THE RECORDS Block Start
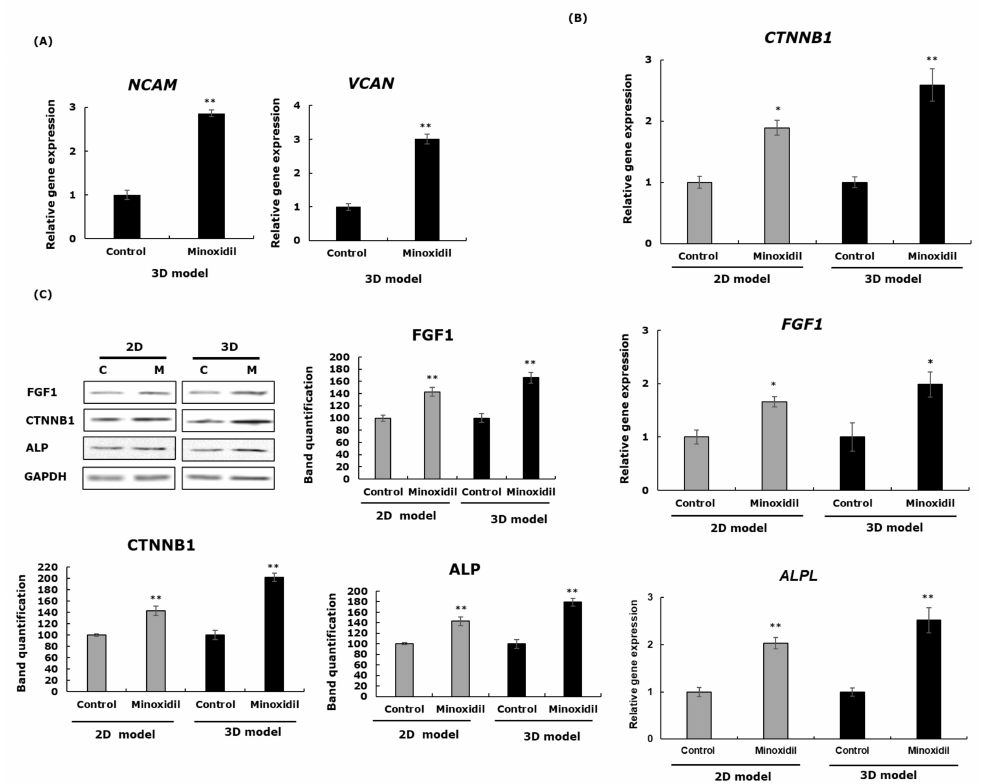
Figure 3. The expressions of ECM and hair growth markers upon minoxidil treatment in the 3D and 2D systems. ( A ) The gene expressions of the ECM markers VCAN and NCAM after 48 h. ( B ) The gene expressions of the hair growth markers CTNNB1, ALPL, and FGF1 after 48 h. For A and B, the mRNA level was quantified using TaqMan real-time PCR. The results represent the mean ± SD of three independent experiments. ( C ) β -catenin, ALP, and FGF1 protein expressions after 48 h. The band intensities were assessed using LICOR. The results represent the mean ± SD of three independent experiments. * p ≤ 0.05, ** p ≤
THE RECORDS Block End
THE RECORDS Block Start
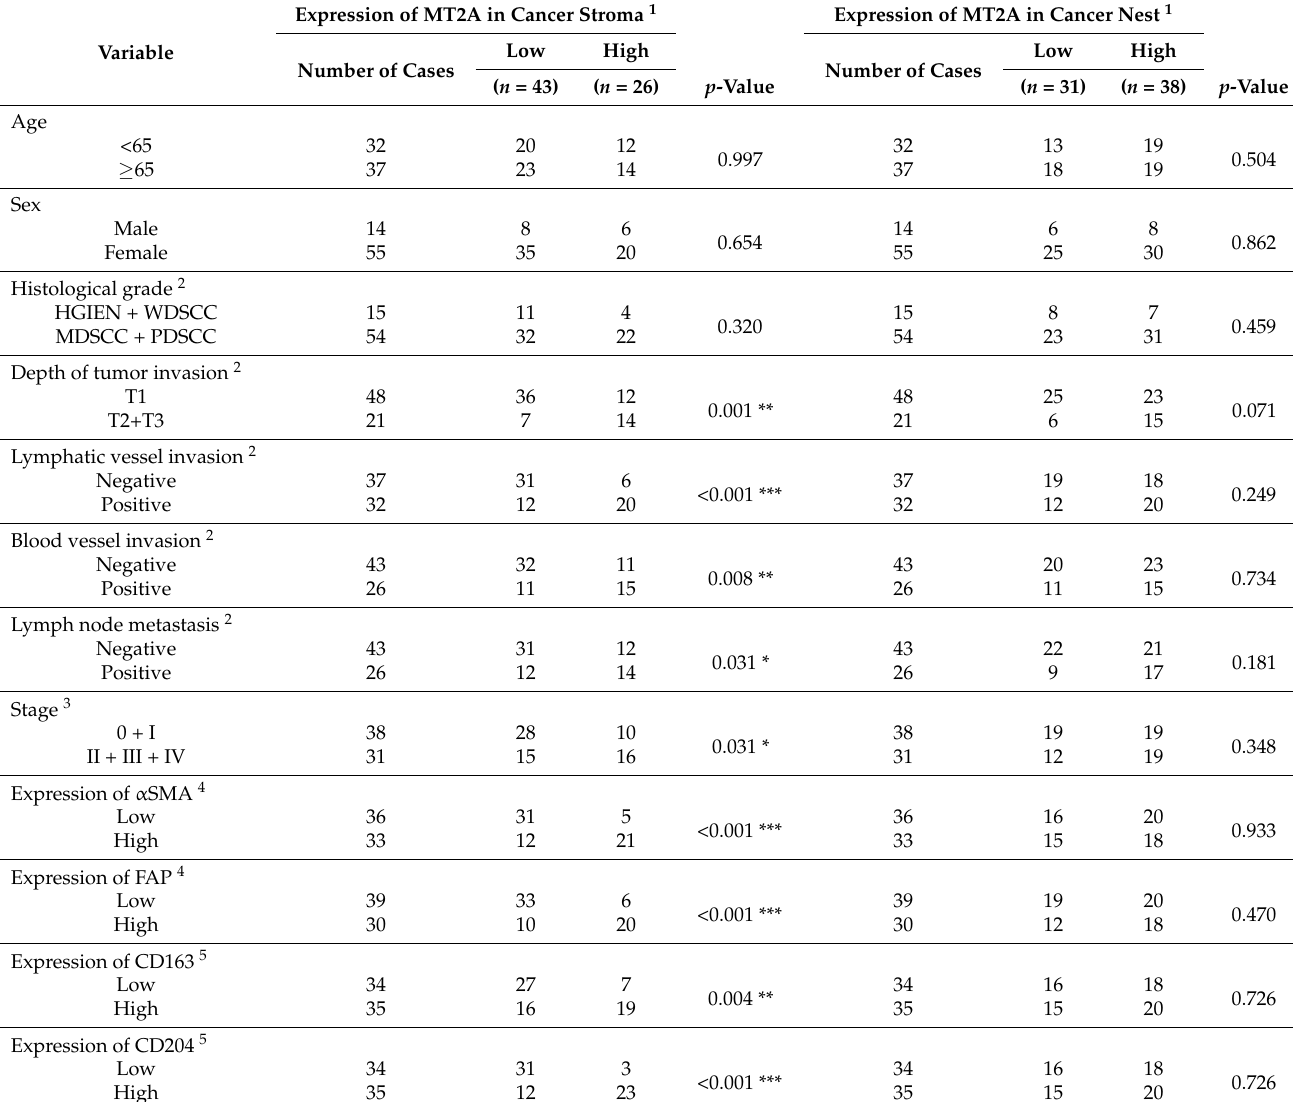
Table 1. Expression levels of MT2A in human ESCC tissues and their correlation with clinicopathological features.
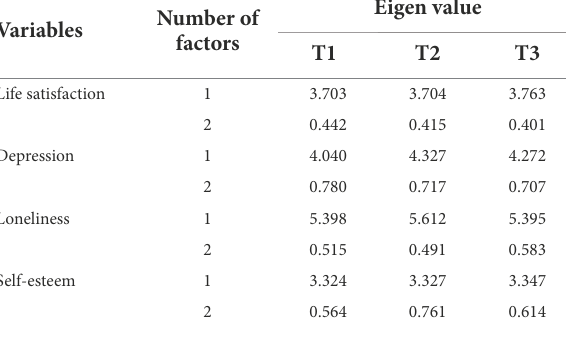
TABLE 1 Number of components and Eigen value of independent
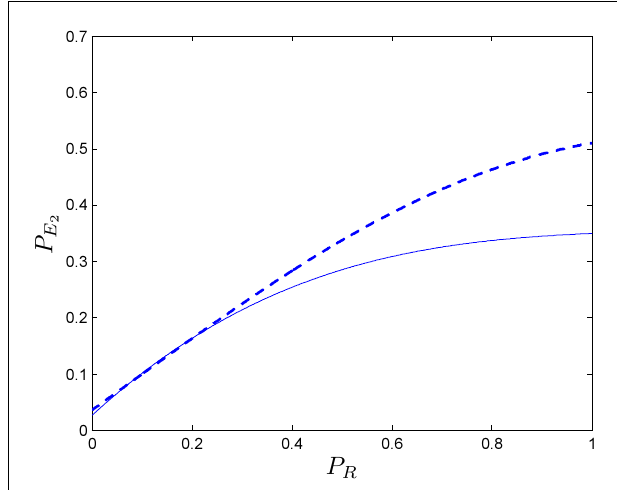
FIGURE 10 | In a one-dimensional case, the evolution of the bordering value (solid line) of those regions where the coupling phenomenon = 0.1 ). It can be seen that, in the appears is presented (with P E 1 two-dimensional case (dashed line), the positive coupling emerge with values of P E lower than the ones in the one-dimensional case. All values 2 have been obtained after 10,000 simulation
THE RECORDS Block End
* **WORK TASK**
Only lines that contain "value" are needed, so copy each of them from the data.

* **OUTPUT FOR THIS TASK**
TABLE 1 Number of components and Eigen value of independent
FIGURE 10 | In a one-dimensional case, the evolution of the bordering value (solid line) of those regions where the coupling phenomenon = 0.1 ). It can be seen that, in the appears is presented (with P E 1 two-dimensional case (dashed line), the positive coupling emerge with values of P E lower than the ones in the one-dimensional case. All values 2 have been obtained after 10,000 simulation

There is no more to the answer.